Knocking Out Non-muscle Myosin II in Retinal Ganglion Cells Promotes Long-Distance Optic Nerve Regeneration

In addition to altered gene expression, pathological cytoskeletal dynamics in the axon are another key intrinsic barrier for axon regeneration in the central nervous system (CNS). Here, we show that knocking out myosin IIA and IIB (myosin IIA/B) in retinal ganglion cells alone, either before or after optic nerve crush, induces significant optic nerve regeneration. Combined Lin28a overexpression and myosin IIA/B knockout lead to an additive promoting effect and long-distance axon regeneration. Immunostaining, RNA sequencing, and western blot analyses reveal that myosin II deletion does not affect known axon regeneration signaling pathways or the expression of regeneration-associated genes. Instead, it abolishes the retraction bulb formation and significantly enhances the axon extension efficiency.

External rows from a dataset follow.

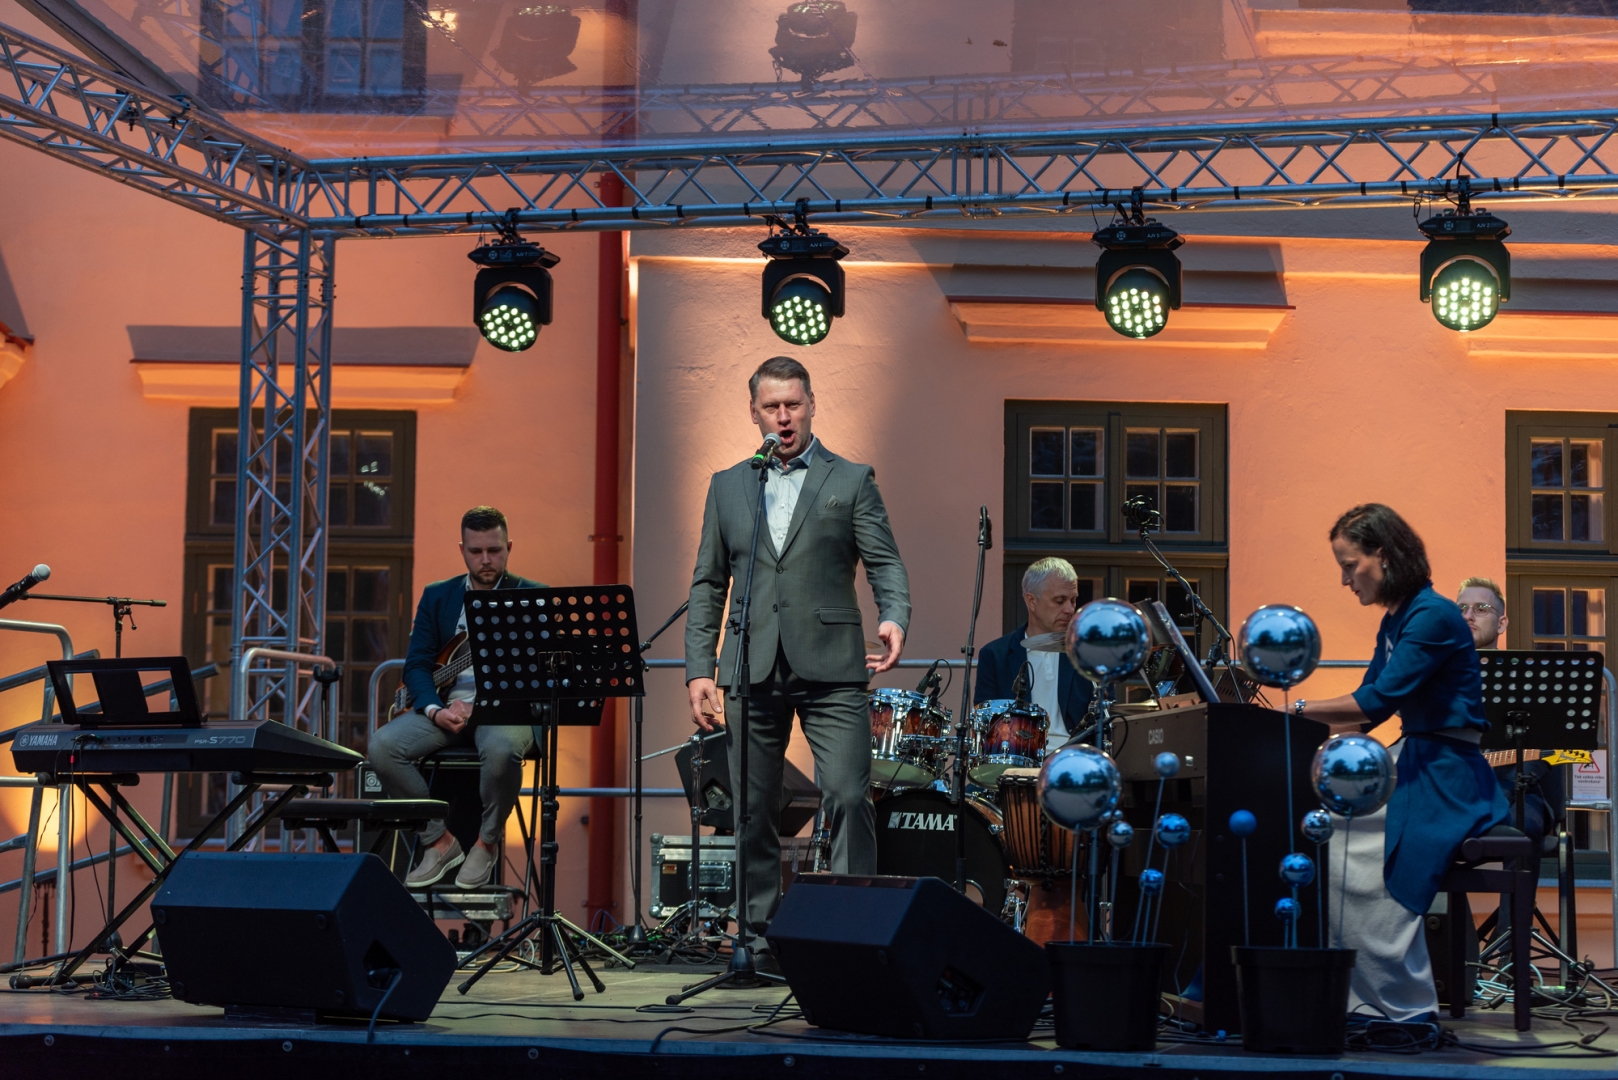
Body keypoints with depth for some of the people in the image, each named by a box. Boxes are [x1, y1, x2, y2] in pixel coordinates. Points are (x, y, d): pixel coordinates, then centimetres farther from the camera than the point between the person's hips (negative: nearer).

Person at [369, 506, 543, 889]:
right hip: (447, 704, 4)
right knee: (383, 746, -23)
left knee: (501, 749, -39)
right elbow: (416, 665, 9)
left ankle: (486, 842, -11)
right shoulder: (437, 596, 16)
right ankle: (439, 840, -6)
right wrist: (436, 709, -13)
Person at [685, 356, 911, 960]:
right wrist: (698, 669, 6)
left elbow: (885, 563, 1)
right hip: (753, 668, 3)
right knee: (752, 810, 5)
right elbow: (708, 585, 15)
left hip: (829, 666, -3)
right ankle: (760, 937, 15)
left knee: (847, 796, -13)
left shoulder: (852, 481, 7)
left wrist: (894, 618, -20)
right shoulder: (728, 487, 15)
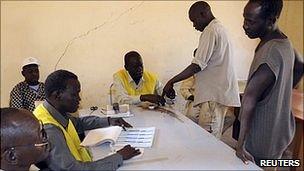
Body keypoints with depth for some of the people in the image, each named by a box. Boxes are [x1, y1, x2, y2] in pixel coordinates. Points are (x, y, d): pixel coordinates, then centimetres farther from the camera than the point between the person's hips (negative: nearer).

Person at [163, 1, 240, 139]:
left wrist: (171, 82, -13)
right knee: (213, 139, 13)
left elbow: (197, 65, -19)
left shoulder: (210, 31, -12)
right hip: (218, 93, 11)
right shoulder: (220, 28, 20)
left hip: (214, 96, -11)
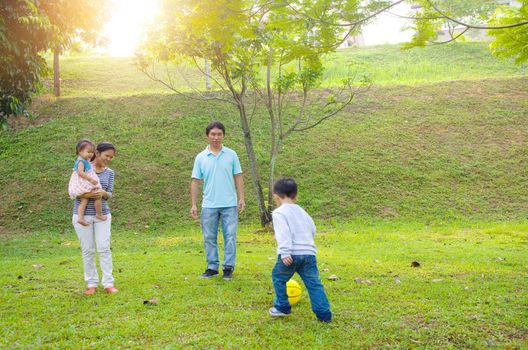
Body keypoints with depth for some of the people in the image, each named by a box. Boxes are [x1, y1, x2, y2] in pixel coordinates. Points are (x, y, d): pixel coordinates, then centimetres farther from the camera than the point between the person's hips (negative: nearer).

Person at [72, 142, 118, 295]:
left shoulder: (109, 172, 5)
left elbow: (110, 194, 1)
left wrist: (103, 193, -23)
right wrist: (88, 194, -26)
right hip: (83, 214, -2)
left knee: (104, 248, -3)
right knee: (88, 250, 3)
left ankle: (108, 283, 3)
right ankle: (92, 284, 14)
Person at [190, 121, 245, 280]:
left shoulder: (231, 155, 3)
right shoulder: (200, 157, 2)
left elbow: (238, 177, 4)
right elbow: (195, 181, 3)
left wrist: (241, 198, -4)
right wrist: (193, 204, -2)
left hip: (229, 204, -1)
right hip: (209, 205, 1)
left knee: (230, 236, 1)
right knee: (209, 238, 7)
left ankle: (228, 267, 11)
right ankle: (212, 267, 19)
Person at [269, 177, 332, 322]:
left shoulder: (279, 213, -1)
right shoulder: (301, 211, 22)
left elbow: (283, 233, -15)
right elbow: (313, 229, 29)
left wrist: (285, 252, -22)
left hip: (292, 254, -6)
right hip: (309, 253, 6)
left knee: (278, 277, 17)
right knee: (314, 283, 7)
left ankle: (282, 307, 24)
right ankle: (324, 314, 3)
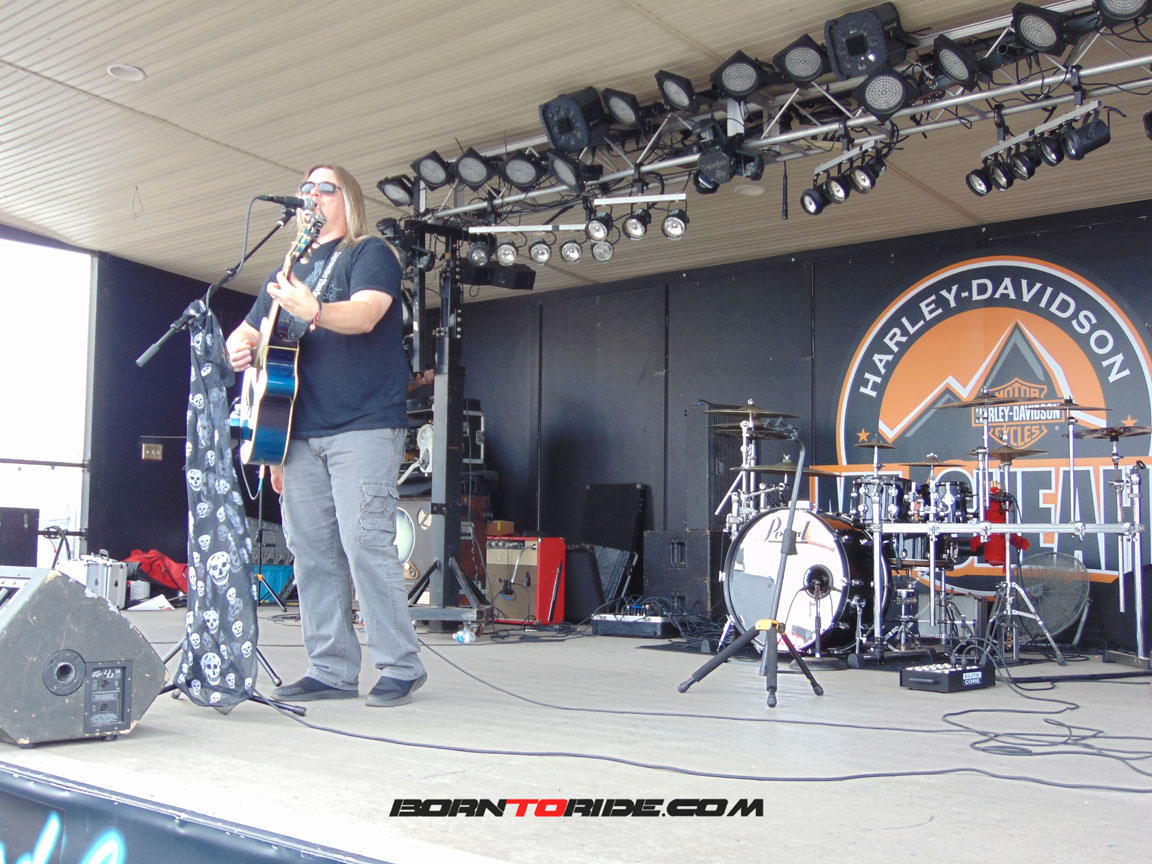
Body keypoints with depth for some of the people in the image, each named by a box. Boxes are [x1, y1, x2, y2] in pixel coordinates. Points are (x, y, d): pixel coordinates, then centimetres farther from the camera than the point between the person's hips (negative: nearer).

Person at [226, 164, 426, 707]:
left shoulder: (370, 254, 2)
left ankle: (401, 667, -4)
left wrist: (312, 309, -36)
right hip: (300, 432, 7)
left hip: (364, 425, -7)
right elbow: (248, 332, 28)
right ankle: (331, 671, 12)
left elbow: (366, 314, -17)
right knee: (311, 551, 5)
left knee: (365, 543, -13)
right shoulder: (288, 272, 23)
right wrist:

The study provides clear evidence that directly targeting neuronal cytoskeleton is sufficient to induce significant CNS axon regeneration and that combining altered gene expression in the soma and modified cytoskeletal dynamics in the axon is a promising approach for long-distance CNS axon regeneration. [Display omitted] •Myosin II KO in RGCs induces significant optic nerve regeneration•Myosin II KO does not affect gene transcription in RGCs•Myosin II KO reduces retraction bulbs and leads to efficient axon extension•Myosin II KO and Lin28a expression in RGCs produce long-distance axon regeneration Although modulating the neuronal cytoskeleton has been deemed a promising approach to enhance mammalian axon regeneration, only a few studies have shown convincing results, especially in the central nervous system. Wang et al. demonstrate that the deletion of non-muscle myosin II sufficiently induces significant mammalian CNS axon regeneration in vivo.